The twelve apostles included “Simon, who is called Peter” (Matt. 10:2).
Peter learned five lessons that every believer must also learn.
We have seen that God uses our experiences to mold us into more effective Christians and leaders. Using Peter as our example, let’s briefly look at five lessons we can learn from our experiences: submission, restraint, humility, sacrifice, and love.
Leaders tend to be confident and aggressive, so they must learn to submit to authority. Jesus illustrated that by telling Peter to go fishing and look for a coin in the mouth of the first fish he caught (Matt. 17:24-27). He was to use that coin to pay their taxes.
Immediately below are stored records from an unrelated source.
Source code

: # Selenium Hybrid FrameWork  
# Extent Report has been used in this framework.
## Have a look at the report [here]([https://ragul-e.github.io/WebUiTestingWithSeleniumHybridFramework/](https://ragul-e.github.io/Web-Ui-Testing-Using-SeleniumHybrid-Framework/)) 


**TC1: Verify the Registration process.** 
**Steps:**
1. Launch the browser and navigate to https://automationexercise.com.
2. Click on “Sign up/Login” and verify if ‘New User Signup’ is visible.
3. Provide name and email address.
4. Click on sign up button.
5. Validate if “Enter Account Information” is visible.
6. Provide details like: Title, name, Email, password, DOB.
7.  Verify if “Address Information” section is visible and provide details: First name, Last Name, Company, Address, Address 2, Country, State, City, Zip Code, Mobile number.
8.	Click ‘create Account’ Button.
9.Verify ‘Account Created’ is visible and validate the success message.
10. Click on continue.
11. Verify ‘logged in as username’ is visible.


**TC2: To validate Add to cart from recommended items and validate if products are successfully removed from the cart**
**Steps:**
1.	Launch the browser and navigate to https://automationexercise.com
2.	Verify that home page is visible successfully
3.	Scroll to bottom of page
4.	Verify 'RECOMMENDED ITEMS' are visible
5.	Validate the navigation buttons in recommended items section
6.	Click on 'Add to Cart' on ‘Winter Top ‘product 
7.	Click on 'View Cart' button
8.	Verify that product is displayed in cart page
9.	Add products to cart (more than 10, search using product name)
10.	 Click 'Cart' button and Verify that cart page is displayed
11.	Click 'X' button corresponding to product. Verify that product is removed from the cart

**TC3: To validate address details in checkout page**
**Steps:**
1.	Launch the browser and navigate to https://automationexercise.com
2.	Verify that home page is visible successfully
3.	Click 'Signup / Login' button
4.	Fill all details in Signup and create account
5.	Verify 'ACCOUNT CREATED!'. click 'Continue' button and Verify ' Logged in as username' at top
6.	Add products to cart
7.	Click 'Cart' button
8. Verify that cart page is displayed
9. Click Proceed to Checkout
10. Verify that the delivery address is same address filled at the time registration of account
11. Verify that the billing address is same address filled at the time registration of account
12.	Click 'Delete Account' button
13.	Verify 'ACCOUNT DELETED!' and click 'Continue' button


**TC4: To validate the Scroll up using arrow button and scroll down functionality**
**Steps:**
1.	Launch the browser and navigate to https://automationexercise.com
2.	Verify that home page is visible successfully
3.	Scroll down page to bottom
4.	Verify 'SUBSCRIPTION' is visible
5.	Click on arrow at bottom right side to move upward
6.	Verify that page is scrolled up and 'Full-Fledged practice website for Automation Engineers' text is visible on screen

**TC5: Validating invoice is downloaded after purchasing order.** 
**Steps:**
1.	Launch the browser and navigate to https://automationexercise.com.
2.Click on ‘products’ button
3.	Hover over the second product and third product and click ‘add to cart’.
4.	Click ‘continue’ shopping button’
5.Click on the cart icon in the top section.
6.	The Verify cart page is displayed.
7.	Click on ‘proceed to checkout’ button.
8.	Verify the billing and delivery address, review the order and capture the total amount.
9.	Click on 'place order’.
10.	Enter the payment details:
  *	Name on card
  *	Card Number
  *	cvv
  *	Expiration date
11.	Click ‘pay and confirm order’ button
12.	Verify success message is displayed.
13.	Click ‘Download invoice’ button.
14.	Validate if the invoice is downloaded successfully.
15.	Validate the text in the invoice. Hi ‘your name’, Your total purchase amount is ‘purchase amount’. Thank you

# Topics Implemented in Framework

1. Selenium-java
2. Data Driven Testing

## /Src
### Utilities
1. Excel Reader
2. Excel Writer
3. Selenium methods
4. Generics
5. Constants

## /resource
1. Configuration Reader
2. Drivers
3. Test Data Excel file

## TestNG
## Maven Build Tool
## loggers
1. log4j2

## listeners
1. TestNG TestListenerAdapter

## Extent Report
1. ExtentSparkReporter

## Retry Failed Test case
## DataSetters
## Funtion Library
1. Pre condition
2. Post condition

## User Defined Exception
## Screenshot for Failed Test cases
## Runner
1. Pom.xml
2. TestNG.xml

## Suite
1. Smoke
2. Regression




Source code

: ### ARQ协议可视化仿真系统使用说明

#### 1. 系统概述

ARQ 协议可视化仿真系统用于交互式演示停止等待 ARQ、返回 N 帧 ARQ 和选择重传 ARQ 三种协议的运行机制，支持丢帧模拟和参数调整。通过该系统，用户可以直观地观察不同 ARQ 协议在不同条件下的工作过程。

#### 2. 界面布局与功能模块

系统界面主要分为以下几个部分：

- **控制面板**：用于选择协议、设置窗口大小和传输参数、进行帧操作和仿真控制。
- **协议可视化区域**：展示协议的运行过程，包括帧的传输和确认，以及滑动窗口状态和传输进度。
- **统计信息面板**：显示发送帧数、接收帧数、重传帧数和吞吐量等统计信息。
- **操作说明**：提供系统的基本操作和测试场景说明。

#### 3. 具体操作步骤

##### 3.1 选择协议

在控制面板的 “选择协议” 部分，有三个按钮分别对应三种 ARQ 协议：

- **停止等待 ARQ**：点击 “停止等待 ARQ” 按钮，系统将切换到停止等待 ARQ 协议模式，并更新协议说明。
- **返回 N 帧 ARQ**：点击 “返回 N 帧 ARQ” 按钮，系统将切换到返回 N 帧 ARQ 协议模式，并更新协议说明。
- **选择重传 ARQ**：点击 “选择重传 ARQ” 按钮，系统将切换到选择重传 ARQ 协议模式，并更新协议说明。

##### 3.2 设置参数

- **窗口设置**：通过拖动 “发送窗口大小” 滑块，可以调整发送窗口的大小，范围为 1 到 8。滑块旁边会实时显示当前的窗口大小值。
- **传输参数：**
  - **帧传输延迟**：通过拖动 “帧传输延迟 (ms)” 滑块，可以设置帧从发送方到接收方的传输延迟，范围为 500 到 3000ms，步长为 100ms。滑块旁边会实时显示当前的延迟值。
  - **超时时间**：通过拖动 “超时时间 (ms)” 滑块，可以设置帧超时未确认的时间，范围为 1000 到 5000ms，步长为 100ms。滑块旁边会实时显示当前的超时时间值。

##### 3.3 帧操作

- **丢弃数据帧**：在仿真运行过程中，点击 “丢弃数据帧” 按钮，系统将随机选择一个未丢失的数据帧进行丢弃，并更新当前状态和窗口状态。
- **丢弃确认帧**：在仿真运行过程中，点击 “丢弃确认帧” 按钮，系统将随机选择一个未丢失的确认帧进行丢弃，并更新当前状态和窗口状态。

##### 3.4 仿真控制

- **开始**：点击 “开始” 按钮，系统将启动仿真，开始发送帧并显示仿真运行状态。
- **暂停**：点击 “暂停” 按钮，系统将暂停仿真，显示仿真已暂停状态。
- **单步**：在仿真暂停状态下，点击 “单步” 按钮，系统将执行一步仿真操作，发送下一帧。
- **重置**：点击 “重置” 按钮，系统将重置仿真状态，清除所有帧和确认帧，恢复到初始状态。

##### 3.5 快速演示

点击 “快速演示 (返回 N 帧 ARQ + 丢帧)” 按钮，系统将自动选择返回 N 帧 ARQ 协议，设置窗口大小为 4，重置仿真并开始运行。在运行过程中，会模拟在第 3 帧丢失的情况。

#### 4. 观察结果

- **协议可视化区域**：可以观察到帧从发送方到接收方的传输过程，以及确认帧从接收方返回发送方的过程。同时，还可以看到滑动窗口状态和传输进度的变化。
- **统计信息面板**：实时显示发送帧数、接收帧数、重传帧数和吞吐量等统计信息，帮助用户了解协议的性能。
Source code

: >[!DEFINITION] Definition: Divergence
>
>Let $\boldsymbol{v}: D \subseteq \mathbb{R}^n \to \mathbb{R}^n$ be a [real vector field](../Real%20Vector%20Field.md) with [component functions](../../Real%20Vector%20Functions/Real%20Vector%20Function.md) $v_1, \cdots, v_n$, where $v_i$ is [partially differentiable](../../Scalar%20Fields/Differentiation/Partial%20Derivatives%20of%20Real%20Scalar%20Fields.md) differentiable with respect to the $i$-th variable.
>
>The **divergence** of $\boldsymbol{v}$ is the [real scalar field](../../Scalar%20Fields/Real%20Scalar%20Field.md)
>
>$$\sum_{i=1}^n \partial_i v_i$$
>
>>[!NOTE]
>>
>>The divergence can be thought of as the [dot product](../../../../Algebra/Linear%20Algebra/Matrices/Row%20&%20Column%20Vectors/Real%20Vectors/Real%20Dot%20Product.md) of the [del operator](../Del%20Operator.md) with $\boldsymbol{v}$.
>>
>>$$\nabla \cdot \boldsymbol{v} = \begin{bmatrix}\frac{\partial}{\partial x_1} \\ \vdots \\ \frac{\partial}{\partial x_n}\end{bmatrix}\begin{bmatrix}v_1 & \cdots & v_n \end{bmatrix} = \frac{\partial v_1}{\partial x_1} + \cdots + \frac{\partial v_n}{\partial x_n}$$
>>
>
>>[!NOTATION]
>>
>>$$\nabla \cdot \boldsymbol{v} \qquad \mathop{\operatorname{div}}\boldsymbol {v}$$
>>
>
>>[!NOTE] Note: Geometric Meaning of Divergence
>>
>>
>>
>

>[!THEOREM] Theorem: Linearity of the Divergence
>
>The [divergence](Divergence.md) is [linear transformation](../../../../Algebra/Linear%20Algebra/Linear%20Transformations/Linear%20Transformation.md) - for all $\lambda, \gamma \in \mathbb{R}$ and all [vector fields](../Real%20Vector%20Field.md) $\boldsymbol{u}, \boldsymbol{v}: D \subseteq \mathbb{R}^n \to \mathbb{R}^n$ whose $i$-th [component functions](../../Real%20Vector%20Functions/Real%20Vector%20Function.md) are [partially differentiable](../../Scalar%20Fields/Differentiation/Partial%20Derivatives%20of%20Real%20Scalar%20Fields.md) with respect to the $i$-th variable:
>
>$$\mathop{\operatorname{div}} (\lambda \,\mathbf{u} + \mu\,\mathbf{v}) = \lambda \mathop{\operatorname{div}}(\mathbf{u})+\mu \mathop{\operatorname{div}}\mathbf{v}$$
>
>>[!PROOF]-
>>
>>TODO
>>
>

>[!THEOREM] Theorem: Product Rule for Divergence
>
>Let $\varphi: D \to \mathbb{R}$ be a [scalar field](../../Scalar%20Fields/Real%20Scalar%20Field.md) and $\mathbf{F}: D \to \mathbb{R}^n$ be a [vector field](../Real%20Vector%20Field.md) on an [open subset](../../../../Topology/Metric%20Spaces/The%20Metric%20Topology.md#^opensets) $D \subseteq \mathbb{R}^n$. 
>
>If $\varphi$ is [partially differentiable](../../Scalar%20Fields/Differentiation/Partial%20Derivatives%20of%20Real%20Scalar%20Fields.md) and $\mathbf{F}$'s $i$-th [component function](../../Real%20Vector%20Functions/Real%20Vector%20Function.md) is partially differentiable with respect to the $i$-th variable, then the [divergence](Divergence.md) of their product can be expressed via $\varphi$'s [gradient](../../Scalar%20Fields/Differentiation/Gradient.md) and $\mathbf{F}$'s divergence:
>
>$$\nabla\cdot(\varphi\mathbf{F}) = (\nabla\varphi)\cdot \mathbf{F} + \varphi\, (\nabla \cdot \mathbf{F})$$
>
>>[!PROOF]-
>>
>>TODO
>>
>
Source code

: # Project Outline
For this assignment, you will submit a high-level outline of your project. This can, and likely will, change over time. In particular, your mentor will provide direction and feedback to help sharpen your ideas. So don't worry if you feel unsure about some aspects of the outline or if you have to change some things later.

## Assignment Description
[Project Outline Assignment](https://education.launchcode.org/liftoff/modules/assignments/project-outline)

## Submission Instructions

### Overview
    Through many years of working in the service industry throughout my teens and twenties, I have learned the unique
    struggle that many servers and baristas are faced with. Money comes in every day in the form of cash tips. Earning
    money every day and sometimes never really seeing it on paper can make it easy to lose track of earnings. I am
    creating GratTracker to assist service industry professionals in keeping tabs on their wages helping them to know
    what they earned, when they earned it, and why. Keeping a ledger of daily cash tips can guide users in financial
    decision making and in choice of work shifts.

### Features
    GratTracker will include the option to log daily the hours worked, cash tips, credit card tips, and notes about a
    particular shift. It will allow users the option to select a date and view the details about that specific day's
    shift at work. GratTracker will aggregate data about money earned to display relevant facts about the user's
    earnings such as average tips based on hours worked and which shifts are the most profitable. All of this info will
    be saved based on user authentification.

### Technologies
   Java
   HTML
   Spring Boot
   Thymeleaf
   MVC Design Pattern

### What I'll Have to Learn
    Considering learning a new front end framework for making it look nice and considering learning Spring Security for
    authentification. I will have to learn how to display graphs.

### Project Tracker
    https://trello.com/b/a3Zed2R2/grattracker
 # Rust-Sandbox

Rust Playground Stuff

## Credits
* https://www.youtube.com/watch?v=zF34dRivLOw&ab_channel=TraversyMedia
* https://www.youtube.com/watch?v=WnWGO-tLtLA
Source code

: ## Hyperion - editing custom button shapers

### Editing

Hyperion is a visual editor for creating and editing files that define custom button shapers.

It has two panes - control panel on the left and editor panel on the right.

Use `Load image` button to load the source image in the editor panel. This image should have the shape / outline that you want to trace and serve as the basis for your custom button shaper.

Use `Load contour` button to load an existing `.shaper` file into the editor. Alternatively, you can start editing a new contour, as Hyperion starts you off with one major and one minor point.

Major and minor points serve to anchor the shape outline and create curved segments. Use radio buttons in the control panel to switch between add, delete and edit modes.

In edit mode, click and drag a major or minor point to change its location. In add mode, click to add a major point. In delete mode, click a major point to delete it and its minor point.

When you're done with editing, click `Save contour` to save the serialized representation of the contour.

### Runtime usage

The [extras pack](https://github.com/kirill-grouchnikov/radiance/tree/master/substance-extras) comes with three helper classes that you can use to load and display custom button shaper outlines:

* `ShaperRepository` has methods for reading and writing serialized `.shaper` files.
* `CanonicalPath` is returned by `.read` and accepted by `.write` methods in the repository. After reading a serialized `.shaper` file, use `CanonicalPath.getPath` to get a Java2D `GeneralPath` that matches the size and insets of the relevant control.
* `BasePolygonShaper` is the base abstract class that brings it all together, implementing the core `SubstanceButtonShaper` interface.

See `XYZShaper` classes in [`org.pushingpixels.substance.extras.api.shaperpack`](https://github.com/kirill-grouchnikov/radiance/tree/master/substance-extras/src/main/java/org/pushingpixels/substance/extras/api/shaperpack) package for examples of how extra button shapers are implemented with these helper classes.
Peter was a citizen of God’s Kingdom, but he needed an object lesson in submitting to governmental authorities.
When the soldiers came to arrest Jesus, Peter grabbed a sword and would have fought the entire group if Jesus hadn’t restrained him. Peter needed to learn to entrust His life to the Father, just as Christ was doing.
Peter bragged that he would never leave or forsake Christ—but he did. Perhaps humility was the most painful lesson he had to learn.
Jesus told Peter that he would die as a martyr (John 21:18-19). From that day forward Peter knew his life was on the line, yet he was willing to make the necessary sacrifice and minister anyway.
Leaders tend to be task oriented and often are insensitive to people. Peter was that way, so Jesus demonstrated love by washing his feet and instructing him to do loving deeds for others (John 13:6-9, 34).
Submission, restraint, humility, sacrifice, and love should be characteristic of every believer—no matter what role he or she has within the Body of Christ. I pray they are characteristic of your life, and that you will constantly seek to grow in those graces as God continues His work in you.
Suggestions for Prayer
Spiritual lessons are sometimes painful to learn, but God is patient and gracious. Thank Him for His patience and thank Him also for Christ, who is the perfect example of what we should be.